È stata ricercata la correlazione tra i sintomi psicopatologici dei medici e i loro dati socio-demografici e clinici (sesso, età, essere genitore, e il soffrire di una qualche patologia) e altri dati legati alla pratica clinica (numero di anni di pratica, numero di pazienti, disponibilità o meno di: protezione individuale, informazioni per proteggere la propria famiglia e linee guida sulla gestione del nuovo patogeno).

È molto importante individuare un’associazione tra il rischio di sintomi psicopatologici, la mancanza di dispositivi di protezione individuale (DPI), che nella prima fase della pandemia era impossibile acquistare perché introvabili, e la mancanza di linee guida nazionali per la gestione dell’emergenza. Da parte delle istituzioni era stato suggerito ai medici di base di evitare il contatto e di dare disponibilità telefonica dalle 8 alle 20 (si può dire che da febbraio 2020 sia iniziata l’era della telemedicina). Il non aver considerato le visite giornaliere che comunque alcuni medici continuano a fare, e la numerosità del campione sono due limiti dello studio. Tuttavia il 75% dei medici ha riportato sintomi di ansia. L’associazione tra lo sviluppo di sintomi psicopatologici e i dati sociodemografici dei medici, come nella popolazione generale, è riconducibile ad una caratteristica dei ‘tipi umani’1. Vittorio Fontana, medico ospedaliero di un reparto convertito Covid, in “Non amo le metafore di guerra” spiega come quei giorni in corsia gli abbiano ricordato un vecchio film di Oliver Stone, Platoon. “Ma sono i tipi umani che mi hanno richiamato alla mente quel film, non tanto la medicina di guerra, i feriti senza speranza di sopravvivere, i moribondi e i morti. Ci sono i giovani sacrificati e alle volte messi subito fuori gioco (un contagio precocissimo preso subito dopo aver messo piede in corsia, per penuria di dispositivi di protezione individuale e per mancanza di tempo nella formazione, per inesperienza). Ci sono i timorosi e i pavidi, che fanno finta di essere feriti per farsi congedare e tornare subito a casa. Ci sono quelli troppo sicuri di sé, che dopo essere stati colpiti esclamano con meraviglia: ‘che stronzo, pensavo di essere immortale!’. Ci sono gli anziani, resi furbi e cinici dagli anni, che sanno come muoversi e lo fanno guardinghi con spirito pratico, salvaguardando loro stessi, ma proteggendo anche i propri soldati. Ci sono gli eroi veri, i buoni, che muoiono sul campo. Ci sono le meschinità degli esseri umani, gli egoismi, la furbizia, l’odio, la fame di gloria persino nel fango, nella giungla, nella guerra. Ci sono i rinforzi che tardano ad arrivare oppure continuamente promessi, ma che non arrivano mai. C’è il fallimento di una strategia di guerra da parte degli alti comandi. C’è un nemico furbissimo, che conosce meglio il territorio e si muove meglio di noi”.

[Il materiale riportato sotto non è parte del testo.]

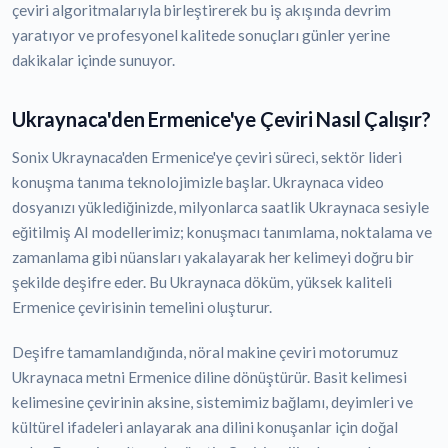
çeviri algoritmalarıyla birleştirerek bu iş akışında devrim
yaratıyor ve profesyonel kalitede sonuçları günler yerine
dakikalar içinde sunuyor.
Ukraynaca'den Ermenice'ye Çeviri Nasıl Çalışır?
Sonix Ukraynaca'den Ermenice'ye çeviri süreci, sektör lideri
konuşma tanıma teknolojimizle başlar. Ukraynaca video
dosyanızı yüklediğinizde, milyonlarca saatlik Ukraynaca sesiyle
eğitilmiş AI modellerimiz; konuşmacı tanımlama, noktalama ve
zamanlama gibi nüansları yakalayarak her kelimeyi doğru bir
şekilde deşifre eder. Bu Ukraynaca döküm, yüksek kaliteli
Ermenice çevirisinin temelini oluşturur.
Deşifre tamamlandığında, nöral makine çeviri motorumuz
Ukraynaca metni Ermenice diline dönüştürür. Basit kelimesi
kelimesine çevirinin aksine, sistemimiz bağlamı, deyimleri ve
kültürel ifadeleri anlayarak ana dilini konuşanlar için doğal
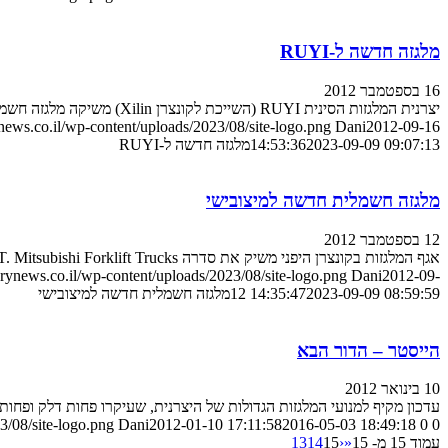
מלגזה חדשה ל-RUYI
16 בספטמבר 2012
יצרנית המלגזות הסינית RUYI (השייכת לקונצרן Xilin) משיקה מלגזה חשמלית קומפקטית חדשה בשם QDD25W. המלגזה שוקלת 580 ק"ג עם הסוללות ומסוגלת להרים ולהניע משטח במשקל של עד 2,500 ק"ג
ews.co.il/wp-content/uploads/2023/08/site-logo.png
Dani
2012-09-16
2023-09-09 09:07:13
14:53:36
מלגזה חדשה ל-RUYI
מלגזה חשמלית חדשה למיצובישי
12 בספטמבר 2012
אגף המלגזות בקונצרן היפני משיק את סדרה FB16PNT-FB20PNT. Mitsubishi Forklift Trucks, אגף המלגזות במיצובישי, משיק סדרת מלגזות חשמליות קומפקטיות חדשה היושבת על שלושה גלגלים.
ynews.co.il/wp-content/uploads/2023/08/site-logo.png
Dani
2012-09-
2023-09-09 08:59:59
12 14:35:47
מלגזה חשמלית חדשה למיצובישי
הייסטר – הדור הבא
10 בינואר 2012
עדכון מקיף למנועי המלגזות הגדולות של היצרנית, שעיקרו פחות דלק ופחות 
3/08/site-logo.png
Dani
2012-01-10 17:11:58
2016-05-03 18:49:18
0
0
עמוד 15 מ- 15
«
‹
15
14
13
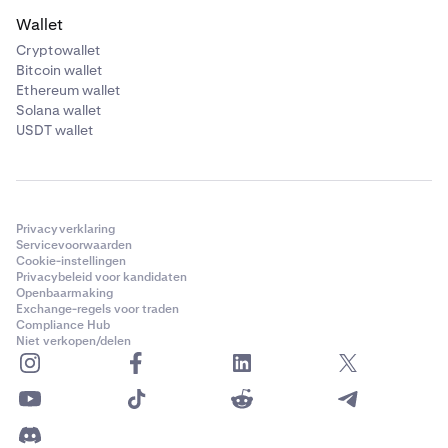
Wallet
Cryptowallet
Bitcoin wallet
Ethereum wallet
Solana wallet
USDT wallet
Privacyverklaring
Servicevoorwaarden
Cookie-instellingen
Privacybeleid voor kandidaten
Openbaarmaking
Exchange-regels voor traden
Compliance Hub
Niet verkopen/delen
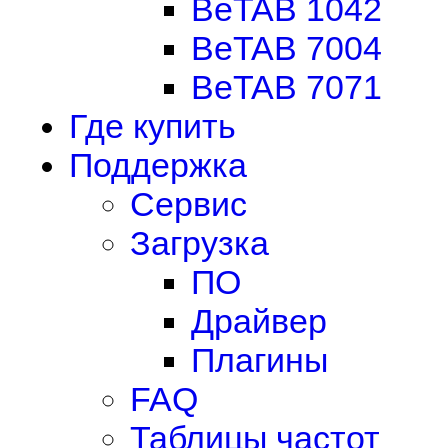
BeTAB 1042
BeTAB 7004
BeTAB 7071
Где купить
Поддержка
Сервис
Загрузка
ПО
Драйвер
Плагины
FAQ
Таблицы частот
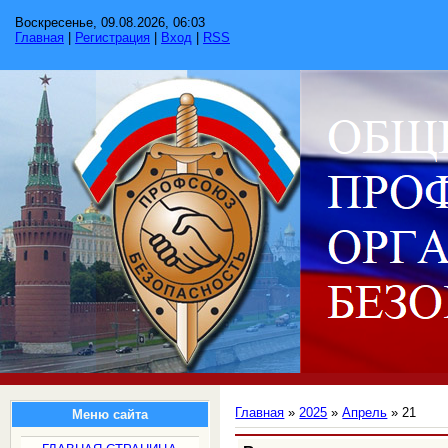
Воскресенье, 09.08.2026, 06:03
Главная
|
Регистрация
|
Вход
|
RSS
Главная
»
2025
»
Апрель
»
21
Меню сайта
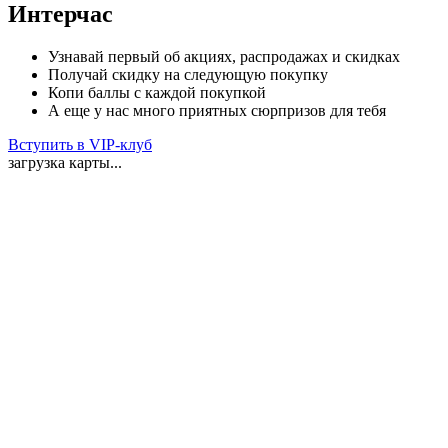
Интерчас
Узнавай первый об акциях, распродажах и скидках
Получай скидку на следующую покупку
Копи баллы с каждой покупкой
А еще у нас много приятных сюрпризов для тебя
Вступить в VIP-клуб
загрузка карты...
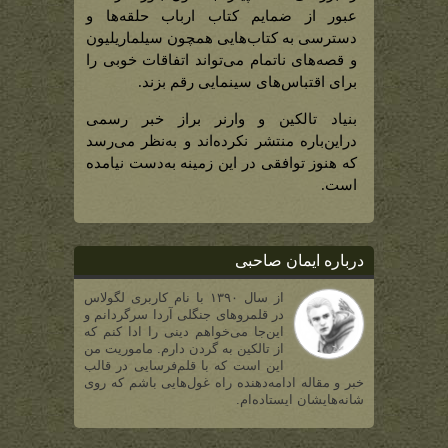
عبور از ضمایم کتاب ارباب حلقه‌ها و
دسترسی به کتاب‌هایی همچون سیلماریلیون
و قصه‌های ناتمام می‌تواند اتفاقات خوبی را
برای اقتباس‌های سینمایی رقم بزند.
بنیاد تالکین و وارنر براز خبر رسمی
دراین‌باره منتشر نکرده‌اند و به‌نظر می‌رسد
که هنوز توافقی در این زمینه به‌دست نیامده
است.
درباره ایمان صاحبی
از سال ۱۳۹۰ با نام کاربری لگولاس
در قلمروهای جنگلی آردا سرگردانم و
این‌جا می‌خواهم دینی را ادا کنم که
از تالکین به گردن دارم. ماموریت من
این است که با قلم‌فرسایی در قالب
خبر و مقاله ادامه‌دهنده راه غول‌هایی باشم که روی
شانه‌هایشان ایستاده‌ام.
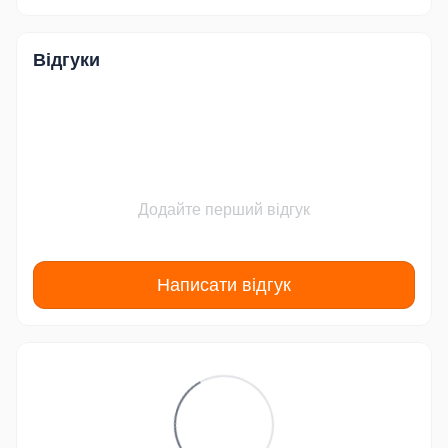
Відгуки
Додайте перший відгук
Написати відгук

Aggiungerei dicendo che nella seconda fase della pandemia, per la quale ci sarebbe stato tempo per prepararsi, solo a metà dicembre, dopo più di sette mesi dalla fine della prima fase, c’è stata la disponibilità per i medici di base di ‘fare rete’ con i medici ospedalieri di Centri chiamati hotspot covid per assistere pazienti affetti da una forma lieve-moderata che non necessita ricovero, ma richiede un veloce approfondimento in ambiente ospedaliero, con emogasanalisi, esami ematochimici, ecografia e/o TAC polmonare. In Piemonte, come in Lombardia e altre regioni, più che ricercare correlazioni ovvie ci sarebbe da ricercare di fare rete tra territorio e ospedale, che nessuno si senta solo.


Marina Bianchi

MMG, Milano

marinabianchi@hotmail.com


1. Emozioni Virali. Le voci dei medici dalla pandemia. Roma: Il Pensiero Scientifico Editore, 2020.